Разговор с Наоми наполнил меня радостью и энтузиазмом. Я абсолютно потеряла чувство времени и опоздала на следующую встречу — сейчас из-за моего диабета с этим шутить не стоит (принимать пищу надо строго по расписанию!). Наоми сказала, что чувствовала ровно то же, что и мы с Вики, но когда получила материалы из «Общества здоровья», то почувствовала: что-то тут не так, чего-то не хватает, что-то делается не так, как мы считаем правильным.
Я сказала ей, что мы это понимаем, что мы немного иначе расставляем акценты, чем у Гарольда. Наш подход — более женский, и мы делаем больший акцент на качестве жизни в целом во время процесса лечения. Мы не собираемся провоцировать у людей чувство провала или поражения, если они не излечиваются от рака, — именно в этом оборотная сторона подхода в центре Гарольда.

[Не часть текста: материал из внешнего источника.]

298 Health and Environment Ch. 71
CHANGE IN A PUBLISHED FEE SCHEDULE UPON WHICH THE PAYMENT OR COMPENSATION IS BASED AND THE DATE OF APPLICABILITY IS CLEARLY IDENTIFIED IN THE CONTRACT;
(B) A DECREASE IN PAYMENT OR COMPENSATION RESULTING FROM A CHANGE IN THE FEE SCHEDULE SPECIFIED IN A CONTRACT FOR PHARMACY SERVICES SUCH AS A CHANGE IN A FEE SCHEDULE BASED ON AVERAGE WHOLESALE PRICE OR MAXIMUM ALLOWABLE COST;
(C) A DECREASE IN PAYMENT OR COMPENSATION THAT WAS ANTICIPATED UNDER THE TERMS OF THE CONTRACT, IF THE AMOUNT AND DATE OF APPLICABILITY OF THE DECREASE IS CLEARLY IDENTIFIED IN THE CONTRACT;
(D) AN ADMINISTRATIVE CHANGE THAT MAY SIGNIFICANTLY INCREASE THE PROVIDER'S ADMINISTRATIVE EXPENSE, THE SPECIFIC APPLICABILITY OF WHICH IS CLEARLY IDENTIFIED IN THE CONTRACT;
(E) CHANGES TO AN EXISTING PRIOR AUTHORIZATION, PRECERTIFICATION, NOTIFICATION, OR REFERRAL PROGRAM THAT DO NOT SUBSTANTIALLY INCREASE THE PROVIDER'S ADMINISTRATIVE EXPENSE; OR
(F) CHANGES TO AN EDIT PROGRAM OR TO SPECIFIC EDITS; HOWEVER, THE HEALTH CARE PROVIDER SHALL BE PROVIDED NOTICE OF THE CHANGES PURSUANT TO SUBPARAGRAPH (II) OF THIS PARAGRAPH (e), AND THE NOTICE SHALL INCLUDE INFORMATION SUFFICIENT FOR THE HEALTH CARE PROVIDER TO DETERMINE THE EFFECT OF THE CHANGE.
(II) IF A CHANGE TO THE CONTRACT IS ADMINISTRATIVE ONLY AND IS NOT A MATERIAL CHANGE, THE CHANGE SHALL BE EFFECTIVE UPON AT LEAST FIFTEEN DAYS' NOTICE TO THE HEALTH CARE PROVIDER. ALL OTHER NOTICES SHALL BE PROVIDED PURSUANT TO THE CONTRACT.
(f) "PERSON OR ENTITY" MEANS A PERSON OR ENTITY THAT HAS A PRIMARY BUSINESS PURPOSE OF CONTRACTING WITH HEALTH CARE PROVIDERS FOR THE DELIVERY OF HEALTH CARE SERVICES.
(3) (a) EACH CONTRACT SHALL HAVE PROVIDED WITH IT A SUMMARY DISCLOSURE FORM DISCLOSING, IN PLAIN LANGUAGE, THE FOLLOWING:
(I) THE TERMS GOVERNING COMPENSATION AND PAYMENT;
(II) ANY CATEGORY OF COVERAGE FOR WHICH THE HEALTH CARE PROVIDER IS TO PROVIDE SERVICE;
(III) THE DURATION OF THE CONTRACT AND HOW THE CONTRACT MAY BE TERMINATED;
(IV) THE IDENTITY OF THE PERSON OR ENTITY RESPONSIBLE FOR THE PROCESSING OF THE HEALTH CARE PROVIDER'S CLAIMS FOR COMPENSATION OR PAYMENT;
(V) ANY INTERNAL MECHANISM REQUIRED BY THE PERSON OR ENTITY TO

Когда Вики показывала эти материалы своим друзьям на ретрите у Стивена Левина [75] Стивен Левин — американский духовный учитель, писатель. В 1980 г. Левин и его супруга Ондри стали сопредседателями проекта по работе с умирающими в организации «Хануман» и начали проводить учебные семинары, оказывая поддержку смертельно больным людям, которые глубоко переживали потерю близких. На русском языке была издана его книга «Кто умирает?» (С. Левин. Кто умирает? Исследование проблем осознанной жизни и осознанной смерти. К.: «София», 1996). — Прим. отв. ред.
, общая реакция была примерно такой: «Боюсь, что мне не нравится тон, которым это написано»; «А можно туда приходить, если ты не вылечился от рака?»; «А если бы мне показалось, что я смирилась с раком, перестала с ним бороться, я бы туда смогла вписаться?» После чтения материалов у Наоми сложилось впечатление, что недуг — это что-то дурное, что-то, с чем надо бороться, и если ты не выиграл в этой борьбе — значит, потерпел провал. Для нее же (а она с детства страдает болезнью Крона), с недугом надо учиться жить и учиться у него.
Я сама онкобольная и понимаю: хоть рак часто и считают хроническим заболеванием (вспомнить хотя бы неразбериху насчет того, когда и при каких условиях можно считать, что больной вылечился), но обычно другие люди хотят услышать от тебя, что ты вылечился. Они не хотят, чтобы ты говорил так же осторожно и взвешенно, как говорят врачи: мол, сейчас никаких признаков болезни нет, результаты анализов хорошие, но в случае с раком, разумеется, нельзя быть ни в чем уверенным, можно только надеяться. Нет, они хотят слышать, что с ним покончено, что ты чувствуешь себя прекрасно, так что они могут спокойно продолжать жить своей жизнью и больше за тебя не беспокоиться: чудовищ, притаившихся в кустах, больше нет! Отчасти в этом состоит подход в центре у Гарольда — тут-то и кроется разница между тем, что делает он, и тем, что собираемся делать мы — люди, сами больные раком и потому осознающие, насколько это коварная болезнь. Мы решили: хотя мы от всей души желаем центру Гарольда успехов, наш центр не будет организационно связан с ним.
Разговор с Наоми дал толчок другим мыслям, которые я в тот момент еще не отследила. Они появились из-за странного сочетания впечатлений от нее самой — такой красивой, бодрой, энергичной и при этом страдающей серьезным заболеванием — и работы с группой женщин, больных раком груди. Я сомневалась, стоит ли мне заниматься работой с онко- больными, — отчасти из страха все время помнить о вероятных перспективах всех раковых пациентов, но также просто из-за того, что у них рак, которого уже и без того много и в моей жизни, и в моем сознании.
Прошло несколько дней, и я поняла, что причина этого страха в том, что рак и его возможные чудовищные последствия заслонили от меня обычных живых людей. В первую очередь — это люди. Иногда за весь вечер мы ни разу не вспоминали о раке; он возникал в наших разговорах только от случая к случаю. Это были люди, озабоченные своей жизнью, своими горестями и радостями, своей любовью, детьми и только иногда в определенный момент времени — раком. Я поняла: мои сомнения приходили потому, что на каком-то уровне я считала, что мне предстоит работать в первую очередь с раковыми пациентами, а потом уже с людьми, а не с людьми, которые в этот момент времени являются пациентами. Похоже, здесь проявилась часть моего собственного постепенного, шаг за шагом, движения прочь от болезни — назад, в обычную жизнь. Я хочу работать с людьми, идущими по направлению к нормальной жизни, пусть даже и в разгар раковой болезни. Это тоже кажется мне частью того же переворота, умения просто быть, болея раком, — хотя ты и пытаешься что-то делать с ним, понимая, как это важно. Просто быть с онкобольными. Людьми, а не набором частей тела, с которым надо что-то делать.